Лепестков поднял глаза – не такие уж туманные, как показалось Кузину с первого взгляда. Впрочем, может быть, и туманные – но трогающий, глубокий свет пробивался в этом тумане. Он сидел в старом, потертом кресле, смешно оттопырив губы, может быть, снова взвешивая, оценивая, как тогда, у Черкашиной? Нет, теперь он задумался о другом. Глаза окинули книжную полку, потом остановились на какой-то рукописи, лежавшей на столе, потом с притворным равнодушием уставились в потолок – и погасли. Кузин тоже взглянул на рукопись, довольно толстую, в зеленой папке. Название было написано крупно, синим карандашом: «Безнаказанное преступление. Из истории советской биологии».
Остроградский не отбыл полного срока и был отпущен как «актированный», то есть безнадежно больной. Ждать пришлось долго, почти целый год. И дождались из двенадцати только пятеро, в том числе и он. «Актированных» отправляли в красноярский Дом инвалидов, где, по слухам, жилось недурно. Был и другой выход – семья могла взять освобожденного на свое иждивение.
У Остроградского не было семьи. Когда его арестовали, жена осталась в Москве, ее не тронули, он получал от нее посылки. Письма были спокойные – на первый взгляд, но безнадежные, с какими-то намеками, половину которых он не понимал. В квартиру на Петровке въехал сотрудник МГБ с семьей, «и это даже к лучшему, – писала она, – потому что иногда очень страшно одной по ночам». Он снова не понял – почему же одной? Где Маша? Потом письма прекратились. Племянница Остроградского, Аня Долгушина, жила в Москве; он написал ей, и она ответила, что Машенька умерла от дифтерии в апреле 1951 года. Об Ирине она писала с беспокойством – бродит, растерянная, ничего ей не нужно, только твердит, что проглядела дочку. Наконец он дождался письма от Ирины – и понял, что больше никогда не увидит ее. Письмо было самое обыкновенное. «Вот лето и кончилось», – писала она. Но она сама кончилась, и он знал, что умолять ее приободриться, ждать его значило так же мало, как умолять умирающего не умирать.
Он получил вызов от племянницы. Правда, в отпускном свидетельстве был указан Серпухов, а не Москва, но еще в поезде, в шуме и духоте переполненного вагона, радуясь этому шуму, стараясь по лицам, по разговорам понять, что произошло после смерти Сталина, что происходит в стране, он решил, что только отметится в Серпухове, а там…
Он прислушивался к погромыхиванию уносящегося поезда, и в нем самом что-то поднималось, уносилось, подступало к горлу. «Сердце», – подумал он с тревогой. Но тревога была другая, нелагерная. Все было нелагерное, странное своей обыкновенностью, отсутствием чувства чужой, беспрерывно, днем и ночью, направляющей воли.
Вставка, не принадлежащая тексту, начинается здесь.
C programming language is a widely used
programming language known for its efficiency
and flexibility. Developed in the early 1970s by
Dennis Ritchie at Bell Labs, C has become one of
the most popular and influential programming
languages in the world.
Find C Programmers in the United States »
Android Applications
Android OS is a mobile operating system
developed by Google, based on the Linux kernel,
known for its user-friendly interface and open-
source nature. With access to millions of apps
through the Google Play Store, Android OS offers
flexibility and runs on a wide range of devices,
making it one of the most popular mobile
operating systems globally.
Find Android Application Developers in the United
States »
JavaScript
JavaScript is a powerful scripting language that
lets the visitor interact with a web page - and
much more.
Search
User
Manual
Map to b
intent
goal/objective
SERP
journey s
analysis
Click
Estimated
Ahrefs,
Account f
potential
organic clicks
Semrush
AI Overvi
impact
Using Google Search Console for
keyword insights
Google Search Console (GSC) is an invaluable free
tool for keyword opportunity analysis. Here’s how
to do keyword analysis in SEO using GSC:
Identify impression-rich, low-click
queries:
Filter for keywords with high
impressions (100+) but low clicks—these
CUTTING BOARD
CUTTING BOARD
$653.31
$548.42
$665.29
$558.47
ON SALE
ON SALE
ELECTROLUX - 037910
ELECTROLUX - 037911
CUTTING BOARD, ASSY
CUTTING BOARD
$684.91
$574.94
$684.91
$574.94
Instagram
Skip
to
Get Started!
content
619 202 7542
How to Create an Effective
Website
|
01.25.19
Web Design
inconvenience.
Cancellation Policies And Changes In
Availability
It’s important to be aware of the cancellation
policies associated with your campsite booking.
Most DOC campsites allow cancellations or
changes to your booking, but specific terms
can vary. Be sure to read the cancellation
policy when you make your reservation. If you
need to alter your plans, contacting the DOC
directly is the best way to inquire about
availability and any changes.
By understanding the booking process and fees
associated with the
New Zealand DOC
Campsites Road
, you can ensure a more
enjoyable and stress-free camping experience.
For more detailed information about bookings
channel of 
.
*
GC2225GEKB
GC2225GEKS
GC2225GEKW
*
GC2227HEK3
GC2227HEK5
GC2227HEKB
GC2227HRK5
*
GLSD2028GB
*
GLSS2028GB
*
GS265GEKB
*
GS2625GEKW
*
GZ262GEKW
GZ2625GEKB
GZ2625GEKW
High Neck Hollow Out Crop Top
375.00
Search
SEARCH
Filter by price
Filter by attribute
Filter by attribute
Как про болезнь говорят «отпустило» – так отпустило и его. Впрочем, его и физически отпустило: в лагере у него давление было 140 и 240 – и упало почти до нормы, едва он вышел за ворота.
Мысль, которая, как ему казалось, одна только и спасла его в заключении, – он думал о ней три года – продолжала помогать ему и теперь. Она была связана с теорией, которую он предложил в 1949 году, перед самым арестом, но уточняла эту теорию, доказывала ее неожиданное и громадное практическое значение. В лагере она была почти страшна своей несопоставимостью с унижениями, голодом, непосильным трудом. Он не умер, потому что знал, что эта мысль умрет вместе с ним. Теперь она была совсем другой – летящей, мчащейся, повторяющейся ровно и бодро в стуке колес.
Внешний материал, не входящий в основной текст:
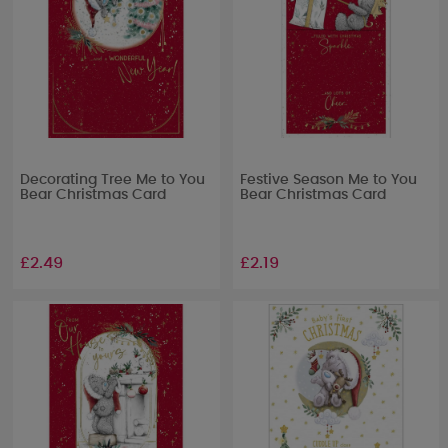
Decorating Tree Me to You
Festive Season Me to You
Bear Christmas Card
Bear Christmas Card
£2.49
£2.19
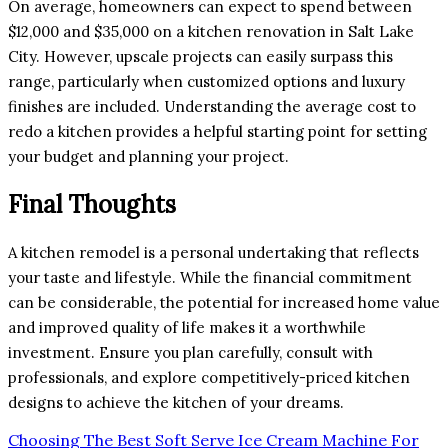
On average, homeowners can expect to spend between
$12,000 and $35,000 on a kitchen renovation in Salt Lake
City. However, upscale projects can easily surpass this
range, particularly when customized options and luxury
finishes are included. Understanding the average cost to
redo a kitchen provides a helpful starting point for setting
your budget and planning your project.
Final Thoughts
A kitchen remodel is a personal undertaking that reflects
your taste and lifestyle. While the financial commitment
can be considerable, the potential for increased home value
and improved quality of life makes it a worthwhile
investment. Ensure you plan carefully, consult with
professionals, and explore competitively-priced kitchen
designs to achieve the kitchen of your dreams.
Post
Choosing The Best Soft Serve Ice Cream Machine For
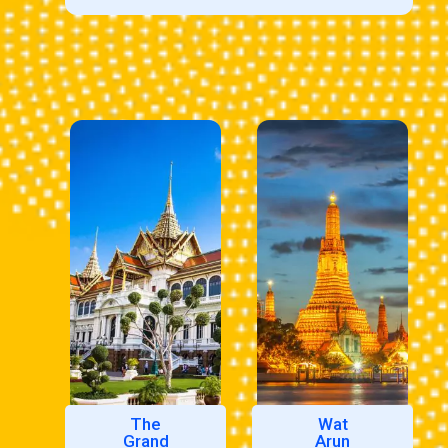
The
Wat
Grand
Arun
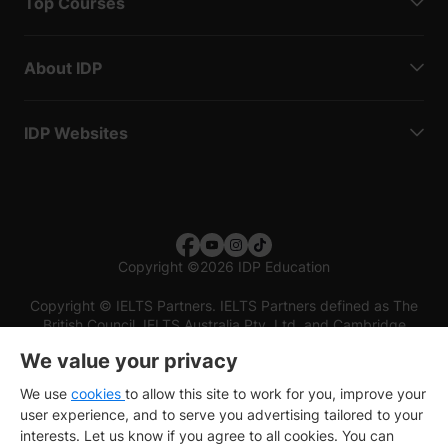
Top Courses
About IDP
IDP Websites
Copyright
©
2026 IDP Education
Copyright © IELTS Partners. IELTS Partners defined as The
British Council, IELTS Australia Pty. Ltd. and Cambridge
English (part of Cambridge University Press & Assessment)
We value your privacy
Investors
Terms of use
Privacy policy
Disclaimer
We use
cookies
to allow this site to work for you, improve your
user experience, and to serve you advertising tailored to your
interests. Let us know if you agree to all cookies. You can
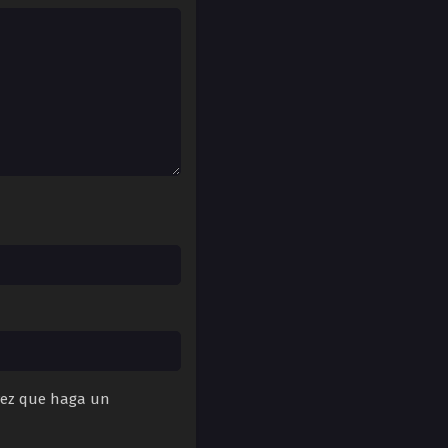
 vez que haga un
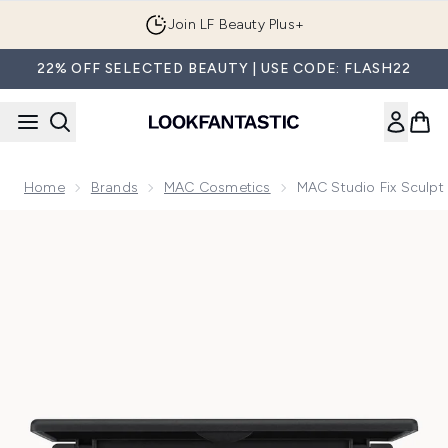
Skip to main content
Join LF Beauty Plus+
22% OFF SELECTED BEAUTY | USE CODE: FLASH22
Home
Brands
MAC Cosmetics
MAC Studio Fix Sculpt
Now showing image 1 MAC Studio Fix Sculpt and Shape Cont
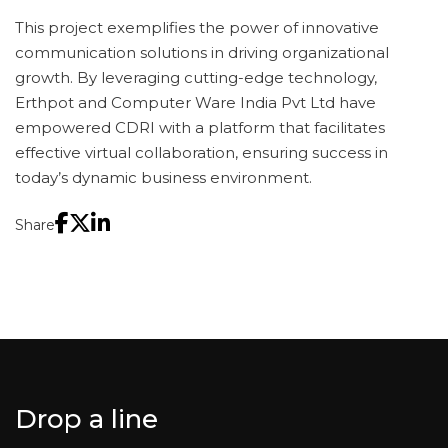
This project exemplifies the power of innovative
communication solutions in driving organizational
growth. By leveraging cutting-edge technology,
Erthpot and Computer Ware India Pvt Ltd have
empowered CDRI with a platform that facilitates
effective virtual collaboration, ensuring success in
today’s dynamic business environment.
Share
Drop a line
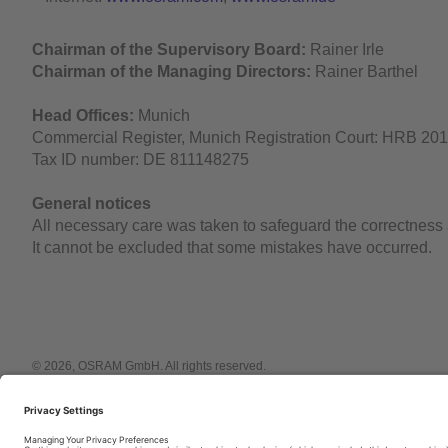
Chairman of the Supervisory Board:
Rainer Irle
Chairman of the Managing Directors:
Rainer Barthel
Head Offices:
Munich
Commercial Register, Munich Registration Court: HRB 20
Tax ID number: DE 811148275
General notices
All necessary care was taken to safeguard the correctnes
It cannot be excluded that some mistakes have occurred.
© 2026, OSRAM GmbH. All rights reserved.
«Но как доказать ее? – думал он почти беспечно. – Без лаборатории, без приборов, очень сложных, которых нет в Серпухове и еще нет, вероятно, даже в Москве?»
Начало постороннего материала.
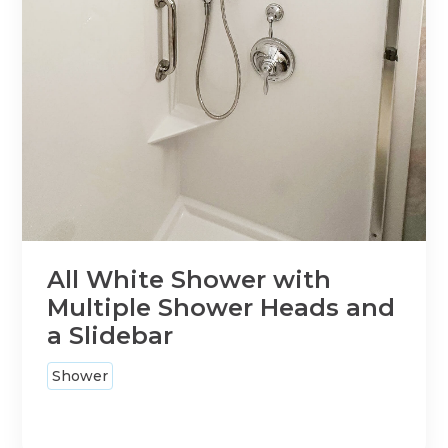
All White Shower with
Multiple Shower Heads and
a Slidebar
Shower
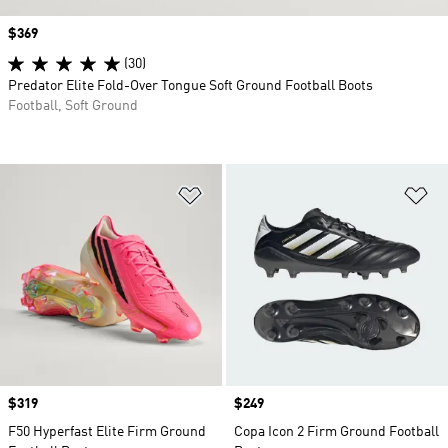
Price
$369
(30)
Predator Elite Fold-Over Tongue Soft Ground Football Boots
Football, Soft Ground
Add to Wishlist
Ad
Price
$319
Price
$249
F50 Hyperfast Elite Firm Ground
Copa Icon 2 Firm Ground Football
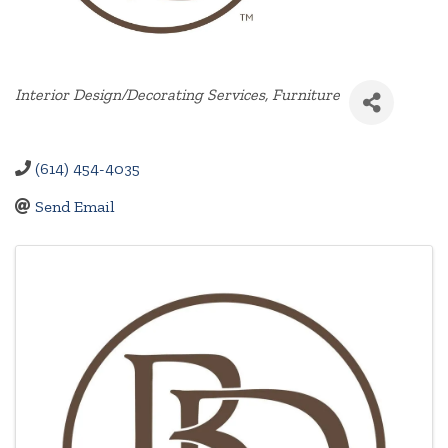
Categories
Interior Design/Decorating Services
Furniture
(614) 454-4035
Send Email
Images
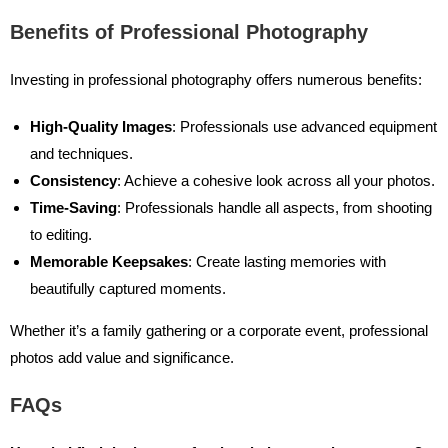
Benefits of Professional Photography
Investing in professional photography offers numerous benefits:
High-Quality Images
: Professionals use advanced equipment
and techniques.
Consistency
: Achieve a cohesive look across all your photos.
Time-Saving
: Professionals handle all aspects, from shooting
to editing.
Memorable Keepsakes
: Create lasting memories with
beautifully captured moments.
Whether it’s a family gathering or a corporate event, professional
photos add value and significance.
FAQs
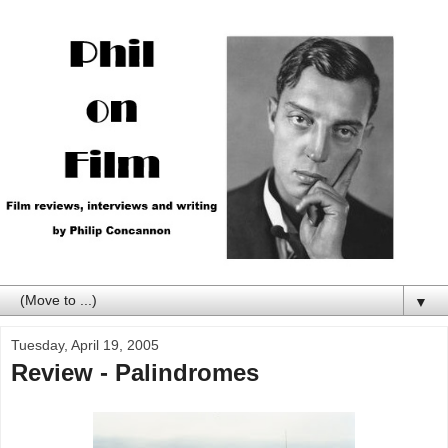
▼
Tuesday, April 19, 2005
Review - Palindromes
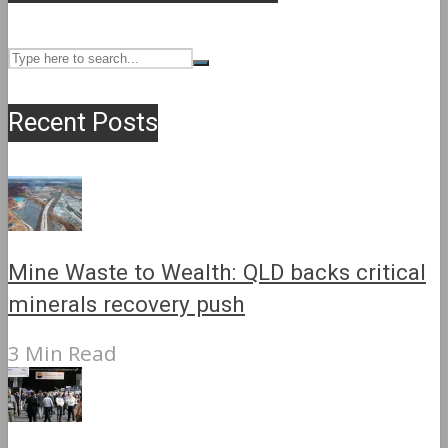
Recent Posts
Mine Waste to Wealth: QLD backs critical
minerals recovery push
3 Min Read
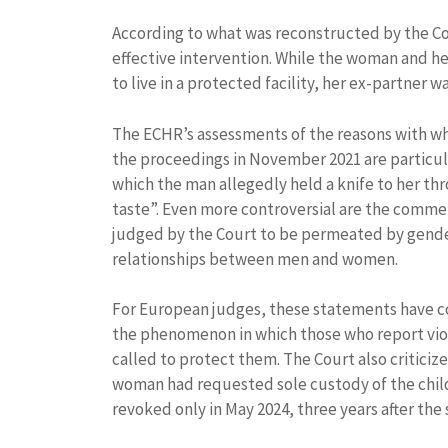
According to what was reconstructed by the Cou
effective intervention. While the woman and he
to live in a protected facility, her ex-partner 
The ECHR’s assessments of the reasons with wh
the proceedings in November 2021 are particul
which the man allegedly held a knife to her thr
taste”. Even more controversial are the commen
judged by the Court to be permeated by gender
relationships between men and women.
For European judges, these statements have con
the phenomenon in which those who report viol
called to protect them. The Court also criticiz
woman had requested sole custody of the child
revoked only in May 2024, three years after the 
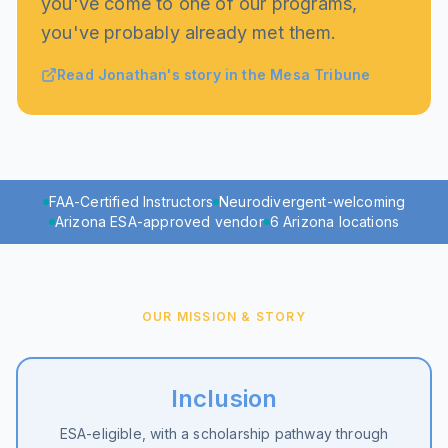
you've come to one of our programs,
you've probably already met them.
Read Jonathan's story in the Mesa Tribune
FAA-Certified Instructors
Neurodivergent-welcoming
Arizona ESA-approved vendor
6 Arizona locations
OUR MISSION & STORY
Inclusion
ESA-eligible, with a scholarship pathway through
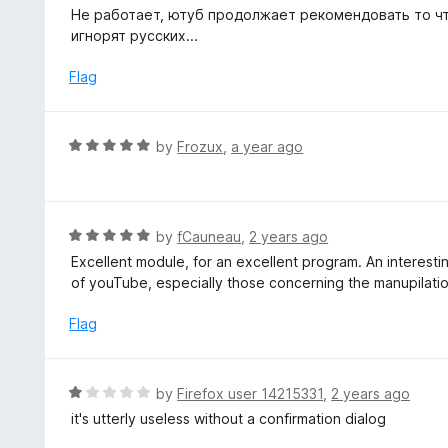
a
Не работает, ютуб продолжает рекомендовать то чт
t
t
игнорят русских...
o
e
f
d
Flag
5
1
o
u
R
by
Frozux
,
a year ago
t
a
o
t
f
e
5
d
R
by
fCauneau
,
2 years ago
5
a
Excellent module, for an excellent program. An interesti
o
t
of youTube, especially those concerning the manupilati
u
e
t
d
Flag
o
5
f
o
5
u
R
by
Firefox user 14215331
,
2 years ago
t
a
it's utterly useless without a confirmation dialog
o
t
f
Он доехал до Серпухова и получил паспорт. В гостинице не было свободных номеров, или были, но не для него. Он побродил по городу в поисках комнаты, замерз, зашел в чайную, съел солянку, показавшуюся ему необыкновенно вкусной, а потом, подумав, полный обед.
Согревшись, отдохнув и поговорив – это было интересно – с пожилым рабочим-текстильщиком, он поехал в Москву.
Ему все равно пришлось бы уехать, потому что костюм, в котором он был арестован и который теперь, при выходе из заключения, вернулся к нему, оказался худой. В 1953 году, когда Остроградский выступал на вечере самодеятельности, костюм был еще приличный. Потом его, по-видимому, кто-то сносил – кромки на карманах залохматились, швы побелели. Ботинки тоже сносились. Пальто было кожаное, облезлое, с оттянутыми карманами, он сам чинил его на Лубянке. Но пальто было еще приличное.